On va se rassurer en ramenant des parties de notre maison sur la plage. On le voit bien sur les tableaux de Boudin. On transporte son salon. Le guéridon, les chaises, la gouvernante en uniforme, le service à thé. Ça rappelle les habitudes actuelles du sud de l’Italie qui en font un prolongement de la maison, de la salle à manger notamment. On a même parfois l’impression de petites villes et de ruelles. Aujourd’hui, on a transformé la plage en chambre à coucher. Un lieu de repos, apprivoisé.
Vous prônez également la réhabilitation des plages mal aimées.
Je milite pour qu’on appelle « plage » des surfaces en pente, presque des éboulis qui nous amènent sur la mer. Je suis un ardent défenseur des plages rocheuses, piquantes, inconfortables. Elles sont difficiles d’accès et elles attirent une autre catégorie de personne, des gens seuls qui ont un rapport intense à ce lieu. C’est presque un besoin vital. C’est dans leur être.
Votre livre se conclut sur des inquiétudes écologiques, craignez-vous pour l’avenir des plages ?
Il suffit de regarder les cartes interactives sur Internet et de déplacer le curseur sur 2050, 2070 et vous voyez bien que les plages sont vouées à disparaître. Elles disparaîtront d’abord en Catalogne puisque là-bas, on parle de tsunami au ralenti. Puis, ce sera l’Italie, la Normandie…
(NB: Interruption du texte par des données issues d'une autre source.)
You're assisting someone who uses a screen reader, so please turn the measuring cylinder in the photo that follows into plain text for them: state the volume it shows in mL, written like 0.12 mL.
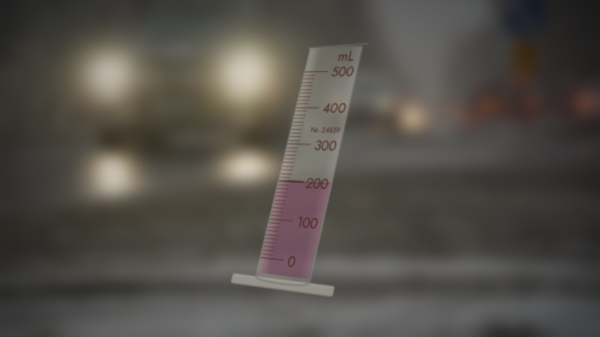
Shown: 200 mL
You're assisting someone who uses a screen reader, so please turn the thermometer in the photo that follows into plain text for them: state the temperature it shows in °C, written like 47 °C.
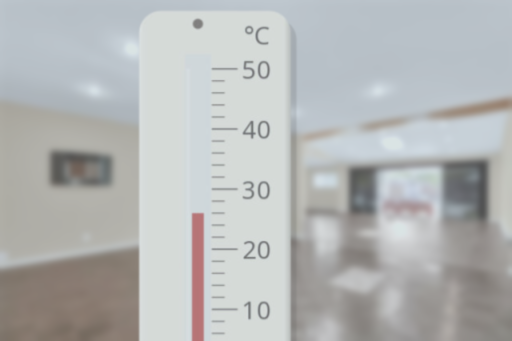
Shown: 26 °C
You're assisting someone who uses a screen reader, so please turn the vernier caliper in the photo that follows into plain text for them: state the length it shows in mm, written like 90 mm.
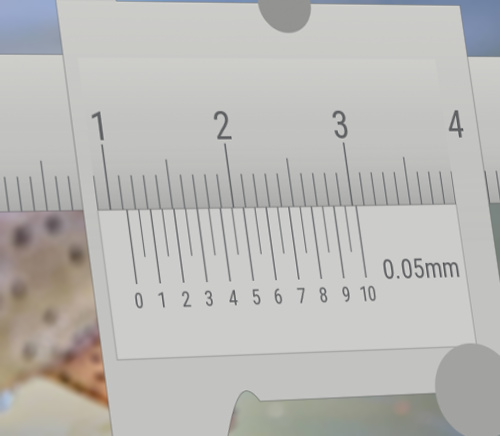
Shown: 11.3 mm
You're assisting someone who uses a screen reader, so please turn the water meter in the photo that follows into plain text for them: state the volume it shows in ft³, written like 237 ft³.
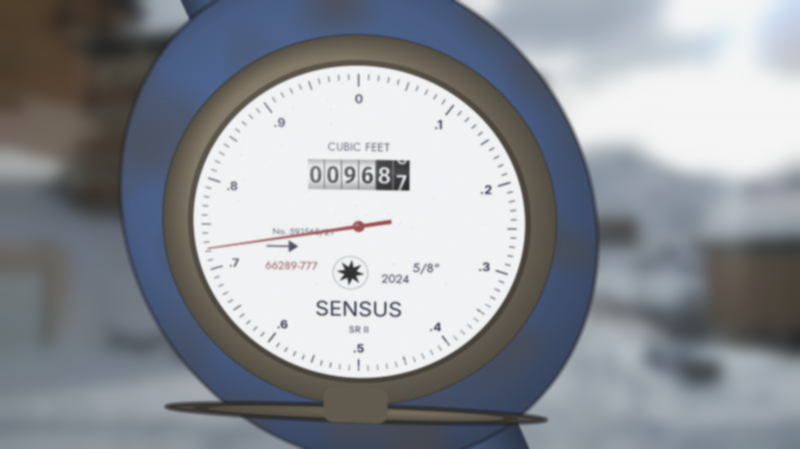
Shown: 9686.72 ft³
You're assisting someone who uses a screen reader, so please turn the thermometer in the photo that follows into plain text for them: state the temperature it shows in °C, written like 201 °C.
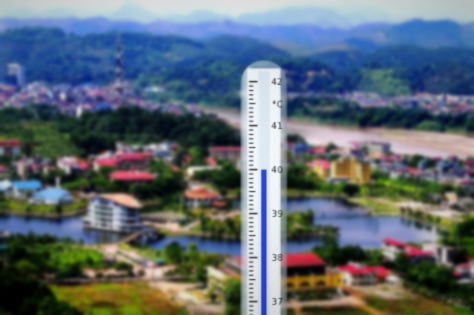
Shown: 40 °C
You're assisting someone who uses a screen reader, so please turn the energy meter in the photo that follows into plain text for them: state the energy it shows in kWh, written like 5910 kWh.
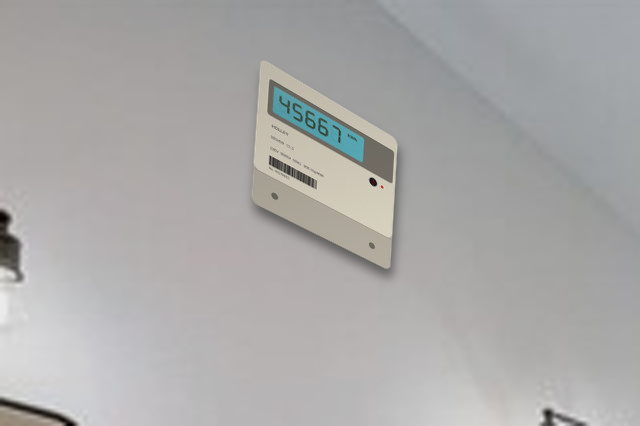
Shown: 45667 kWh
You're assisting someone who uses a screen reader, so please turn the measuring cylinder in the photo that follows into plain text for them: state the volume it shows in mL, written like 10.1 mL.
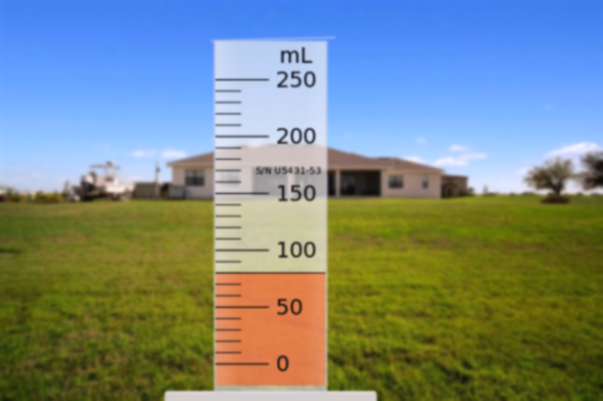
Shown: 80 mL
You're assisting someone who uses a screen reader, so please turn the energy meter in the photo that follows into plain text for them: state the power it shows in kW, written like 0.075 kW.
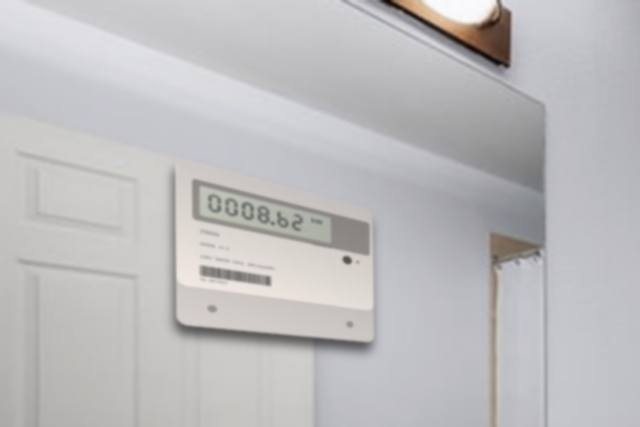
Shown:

Peut-être que dans le futur, les historiens appelleront les quatre siècles où nous nous sommes baignés, l’ère de la plage. Avec un début au premier bain de mer de la Duchesse du Berry en 1824 et une fin dans 50 ans, ou 100 ans. On a créé les plages et on est en train de les tuer. C’est un moment de l’histoire humaine.
Quelle serait pour vous la plus belle plage du monde ?
Je suis un chasseur de plage, alors la plus belle, c’est celle qui reste à découvrir. J’aimerais beaucoup aller au Groenland, par exemple. J’ai rencontré une autrice groenlandaise, Niviaq Korneliussen, qui m’a parlé des plages de son pays. Elles ont l’air extraordinaires. Elles sont d’une autre espèce, qu’il faut avoir vue dans sa vie.